250ok logoGoogle will stop all third-party use of Gmail inbox data to inform an email data staple called “panel data” on March 31. For the uninitiated, much to the frustration of privacy-minded individuals, email panel data broke down behaviors of real people and provide information about email engagement, activity and success.

The loss of Gmail’s data is especially problematic for vendors who rely on panel data for recipient and engagement information, despite its known shortcomings. They need a new way to provide comparable insights to their customers.

Companies (such as Return Path and eDataSource) are introducing computer-generated alternatives to create simulated inbox engagement meant to mimic human behavior and appear as real, engaged recipients. This approach is problematic for a number of reasons.

Companies such as Google, Microsoft and Verizon have never taken kindly to any attempt to circumvent spam filtering, and there is no indication they will treat simulated inbox engagement any differently. In the past, they acted with extreme prejudice against those they perceived to be bad actors, so marketers using these data networks could see a direct negative impact on their reputation.

Industry experts are expecting the worst because this method of creating data is not new. Boris Mizhen, a US-based spammer, was sued by Microsoft for creating fake accounts and using bots to move hundreds of thousands of his messages at Hotmail from spam into inboxes in an attempt to exploit spam filters.

Simulated inbox engagement is simply the latest iteration of employing inauthentic human behavior. Using past attempts as examples, the industry has a good idea of how such forced engagement will cause more problems than solutions.

Read More: How AI will Change the Game for Influencer Marketing

Valuable Insights Will Be Skewed

Marketers track metrics based on real users and engagements. For example, a savvy marketer might keep their eye on message open rate. If a bot opens up one message but does not open another because of an algorithm, rather than an emotional (or unemotional) response to a subject line, that data isn’t necessarily representative of the email’s resonance with the audience. Any metric driven by human intentions and emotions, which is basically all of them, will be skewed by bots without the capability to react authentically.

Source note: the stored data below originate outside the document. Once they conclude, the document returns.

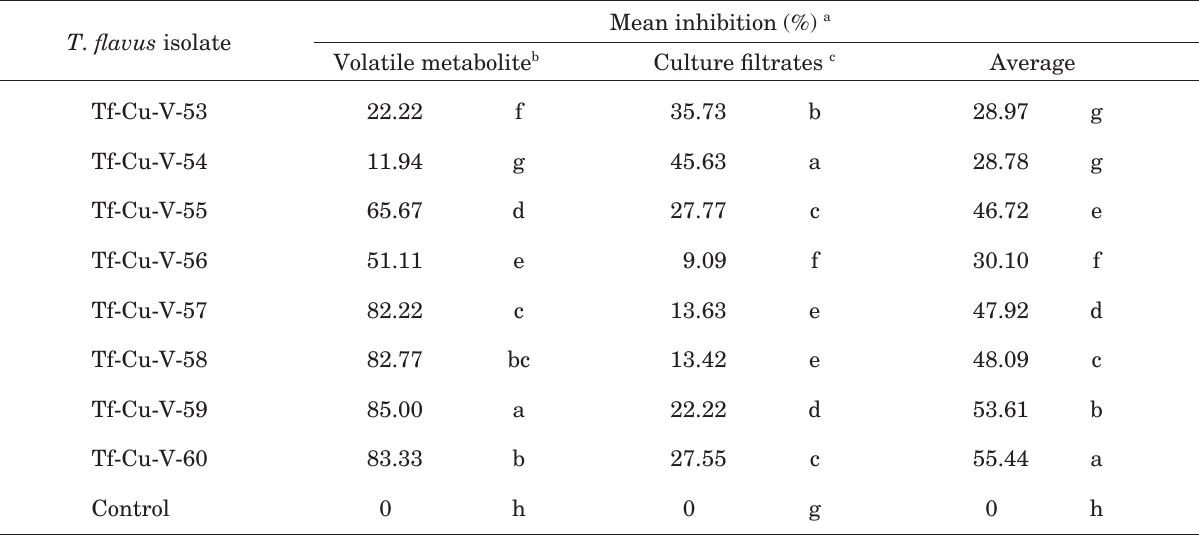
Table 1. Inhibitory effects of volatile metabolites and culture filtrates from various Talaromyces flavus isolates on growth of Verticillium albo-atrum .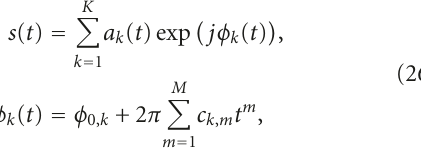
algorithm based on the traditional chirplet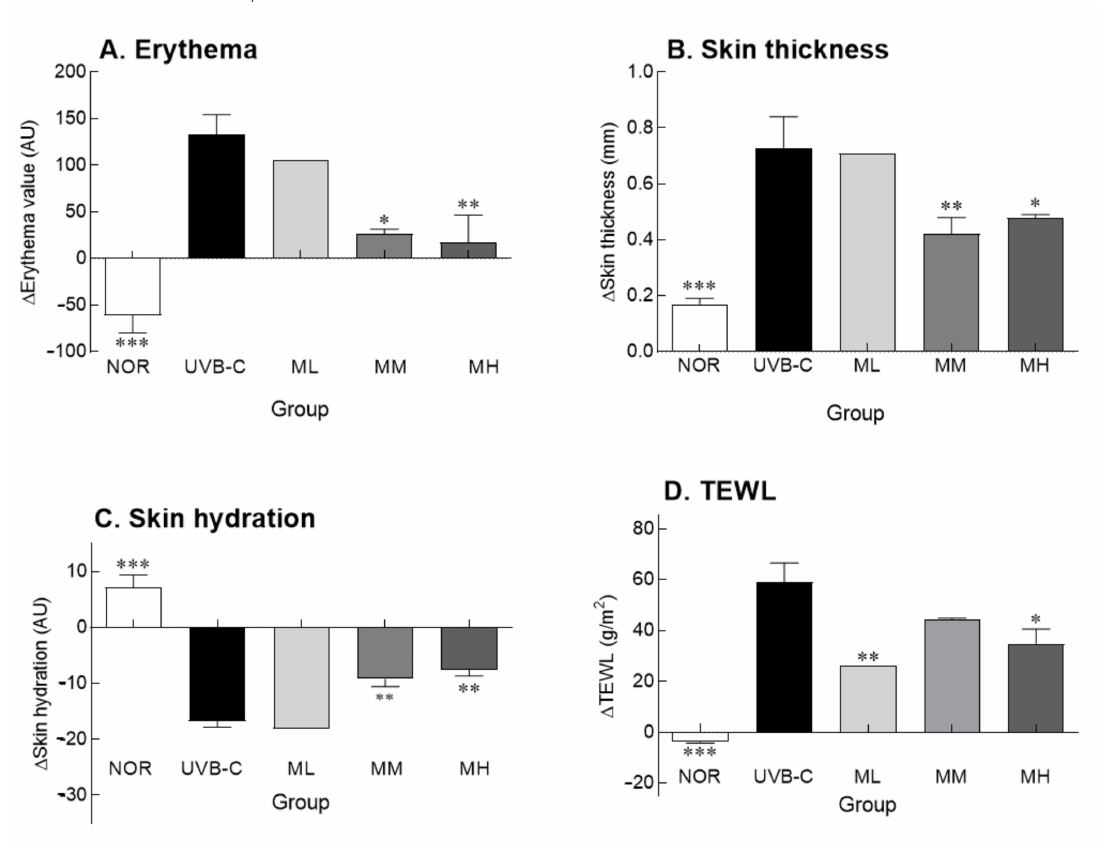
Figure 1. Effects of milk phospholipids on erythema formation ( A ), skin thickness ( B ), skin hydration ( C ) and transepidermal water loss (TEWL) ( D ) in ultraviolet (UV) B-irradiated hairless mice. NOR: oral administration of saline without UVB irradiation; UVB-C: oral administration of saline under UVB irradiation; ML: oral administration of low-dose (50 mg/kg b.w.) milk phospholipids under UVB irradiation; MM: oral administration of medium-dose (100 mg/kg b.w.) milk phospholipids under UVB irradiation; MH: oral administration of high-dose (150 mg/kg b.w.) milk phospholipids under UVB irradiation. Data are expressed as means ± standard error ( n = 6). * p < 0.05, ** p < 0.01, and *** p < 0.001 vs. UVB-C group (Tukey’s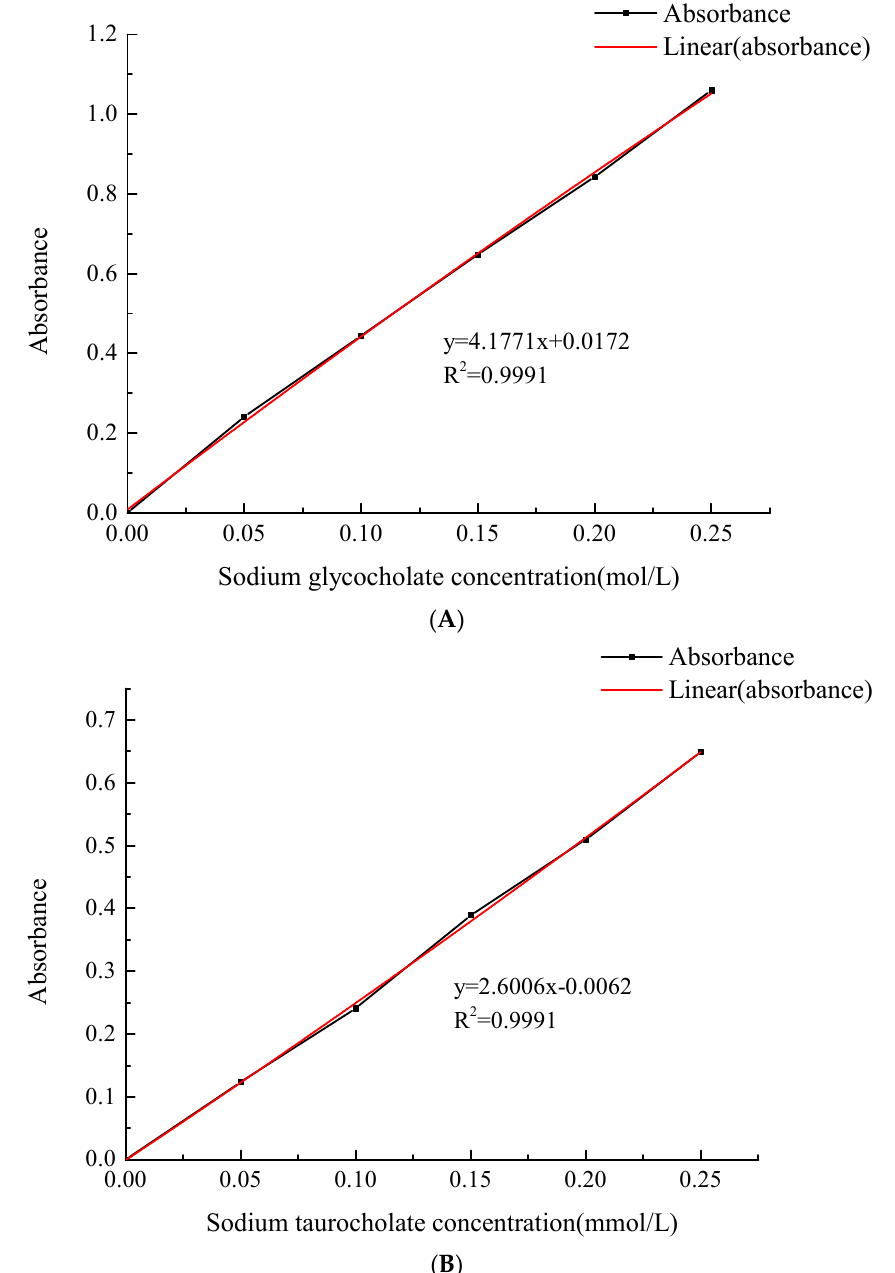
Figure 8. Cholate standard curve. ( A ) Standard curve of sodium glycocholate ; ( B ) Standard curve of sodium taurocholate.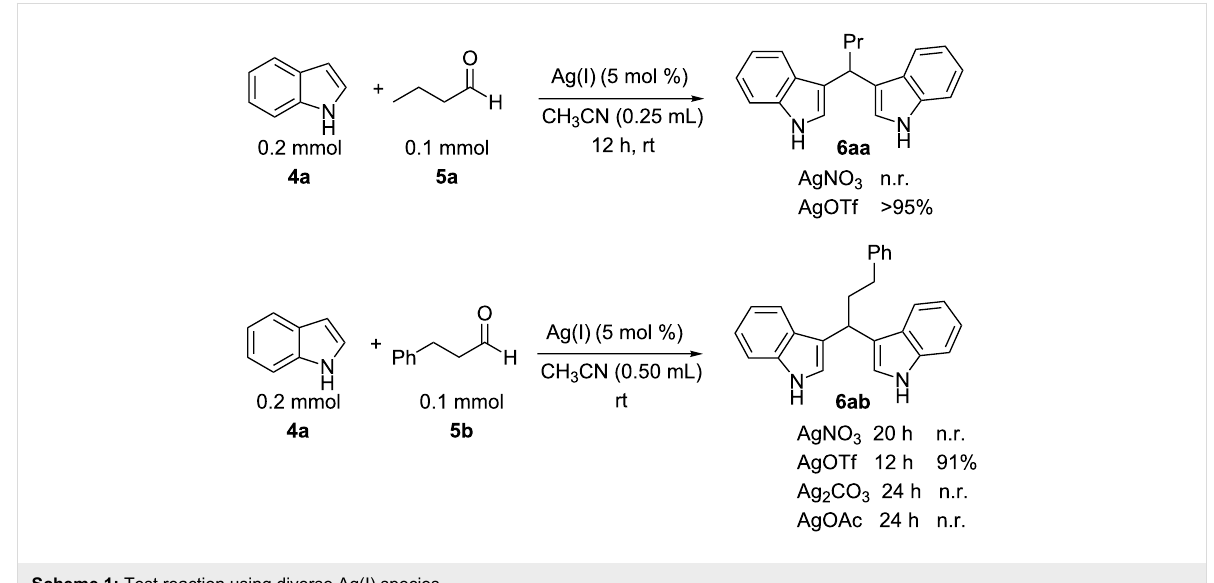
Scheme 1: Test reaction using diverse Ag(I)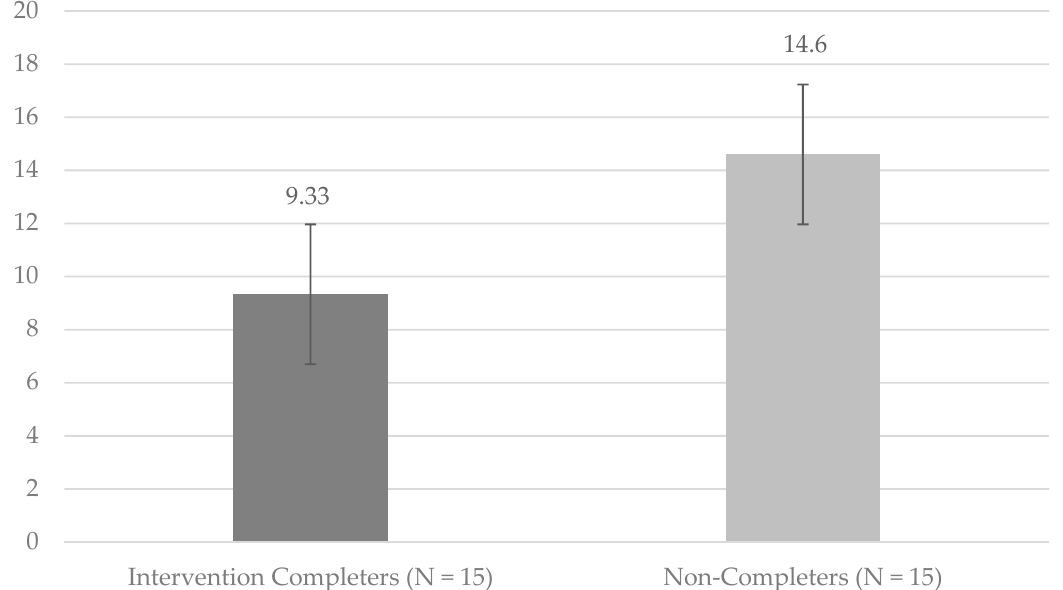
Figure 1. Baseline means and standard errors for perceptions of physical appearance. Note. On the SPPA PA scales, lower scores are indicative of more negative perceptions of physical appearance, and higher scores indicative of positive perception of physical appearance.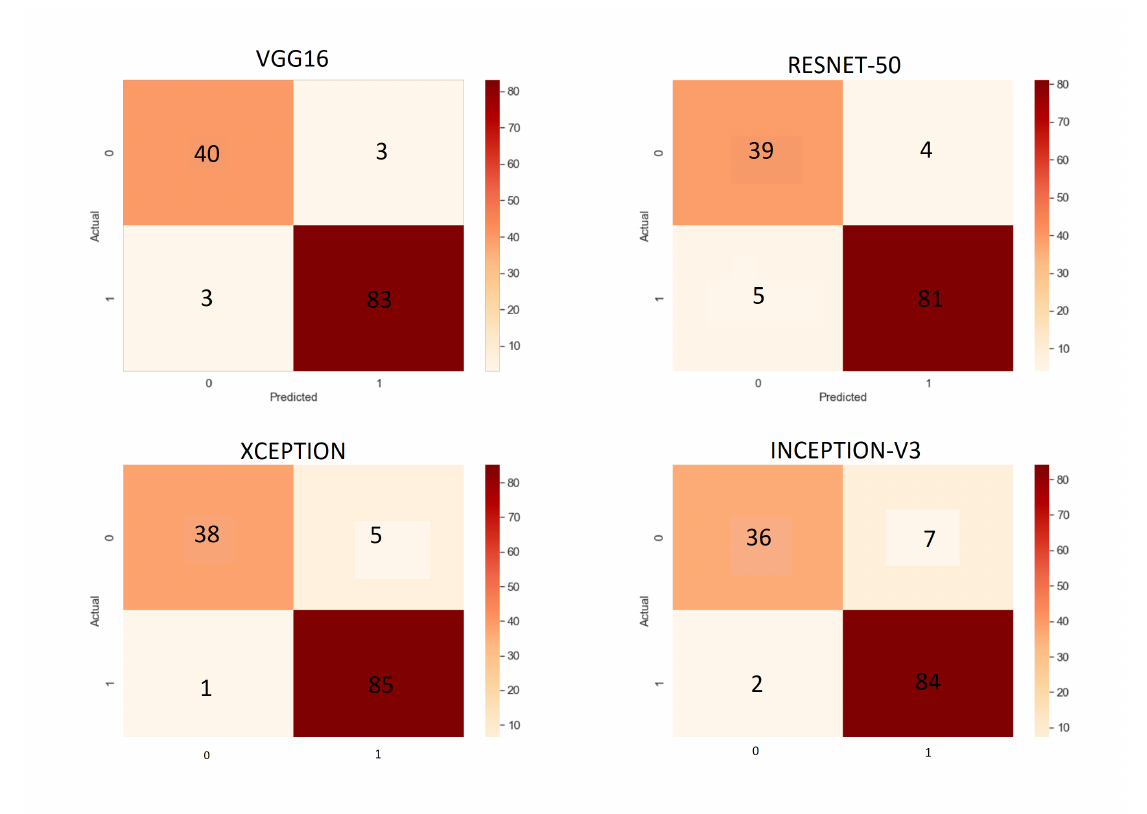
Figure 9. Confusion matrices for all base learners.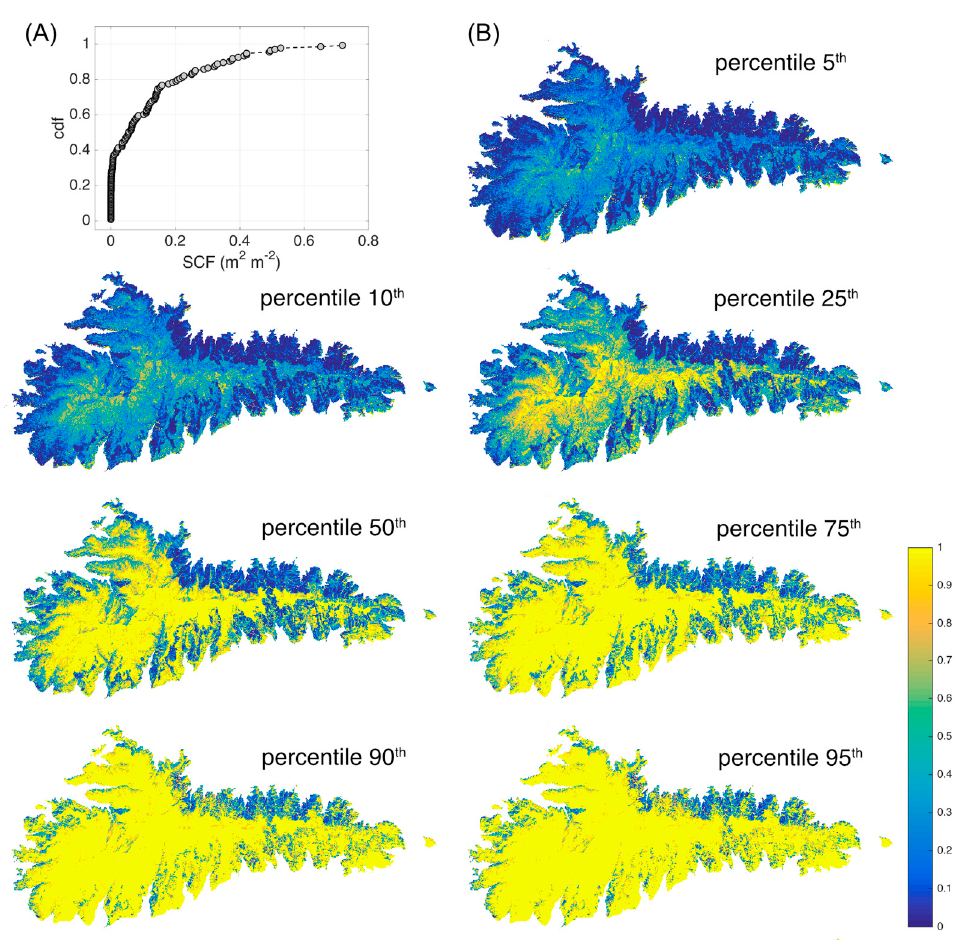
Figure 8. ( A ) Cumulative distribution function (cdf) of the average SCF in the study area for the 2000–2013 period. ( B ) Spatial distribution of selected percentiles (5th, 10th, 25th, 50th, 75th, 90th and 95th) of the pixel-SCF cdfs.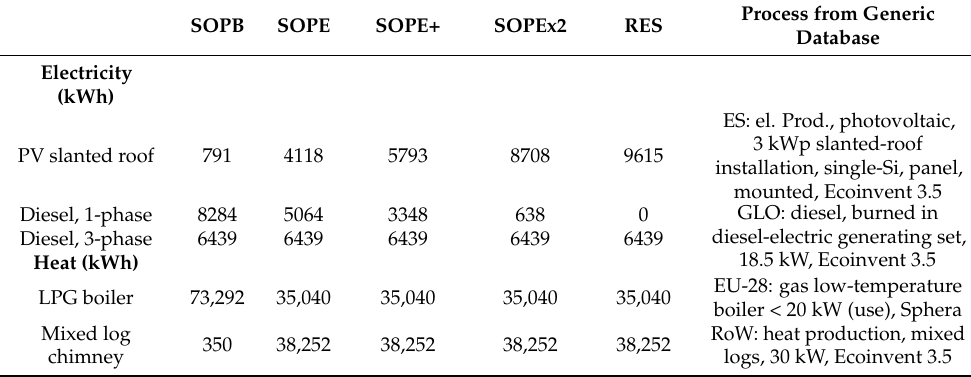
Table 3. Lifecycle inventory data for all the modelled stand-alone energy configurations for 1 year of the hut’s operation.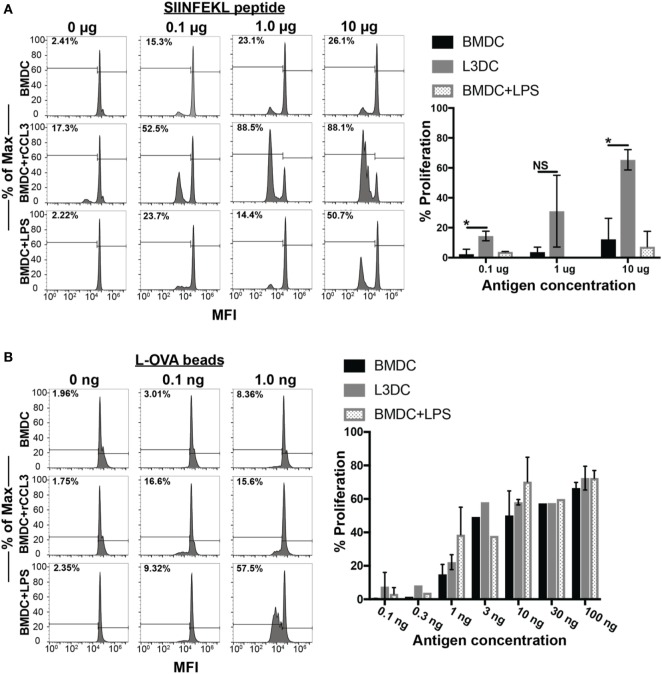
Pretreatment with recombinant CCL3 (rCCL3) enhances the capacity of bone marrow-derived DCs (BMDCs) to drive OT-I proliferation in vitro. (A) Day 7 BMDCs were cultured for 24 h in the presence or absence of CCL3 (100 ng/ml) or LPS (100 ng/ml), then washed and pulsed with the indicated concentration of SIINFEK peptide, and plated in the presence of CFSE-labeled (1μM) naive OT-I T cells at 1:5 BMDC-to-T cells ratio for 72 h. A total of three independent experiments were performed. (B) Day 7 BMDCs were cultured for 24 h with media, 100 ng/ml rCCL3 or LPS (100 ng/ml), then washed and incubated with OVA-latex beads at varying concentrations with CFSE-labeled (1 μM) naïve OT-I T cells at 1:5 BMDC-to-T cells ratio for 72 h. Quantification of FACS data in (A,B) are summarized in the bar graphs. Quantification of results in (A,B). Each bar was calculated after subtracting the background CFSE dilution in the absence of added antigen. Each graph is representative of three to four experimental replicates. Not significant (ns), p > 0.05; *p = 0.01–0.05; **p = 0.001–0.01; ***p = 0.0001–0.001; ****p < 0.0001.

Data from Robo-seeds Won’t Accurately Approximate Real User Inboxes

You can’t fool Gmail. For example, marketers still try to engineer their way into the inbox tab of their choice even though Gmail sorts mail appropriately for a reason (because recipients expect promotions to be in the promotions tab). Beyond that, bot-driven data solutions don’t take into account another major human component of email: recipient-level filtering. Once Gmail has an engagement signal from a user, either positive or negative, they are likely to prefer that data point over their general algorithm. At its most basic, it’s trying to reverse-engineer Gmail filters, and that’s rarely a successful endeavor.

Read More: 3 Ways Mobile Technology is Changing the Brick-and-Mortar Experience

Innocent Senders May Be Harmed

Simulated inbox engagement could likely have one major casualty: senders impacted by bot sign-ups who don’t even benefit from these bot-data providers. Nothing is stopping simulated inboxes from subscribing to email of non-customers, which means the bot can mark the sender’s messages as spam, regardless of how a human might interact with the message. These innocent bystanders could be penalized as a result of imitated inbox engagement without having the benefit of access to the data provided by the vendors. 250ok customers are already reporting dozens of bot sign-ups on their email lists, and they certainly are not paying for the insight provided by them. Is that ethical?

It’s Just Plain Different

The major appeal of email panel data was the fact it was real users. Real users provided true insight into behavior, what works, what doesn’t, and so on. These were authentic lists with actual humans. Replacing the value of panel data with a simulated solution just doesn’t cut it. You’re not comparing apples to apples. In fact, you’re comparing humans to computers. Do those things provide the same value to marketers? Probably not.

While Google’s shift in data policy is sending waves through the email industry, there are safe and effective alternatives to bot-driven email data solutions. By combining an optimized seedlist testing strategy with advanced analytics, a company can keep gathering valuable insights and steer clear of the inevitable bot crackdown.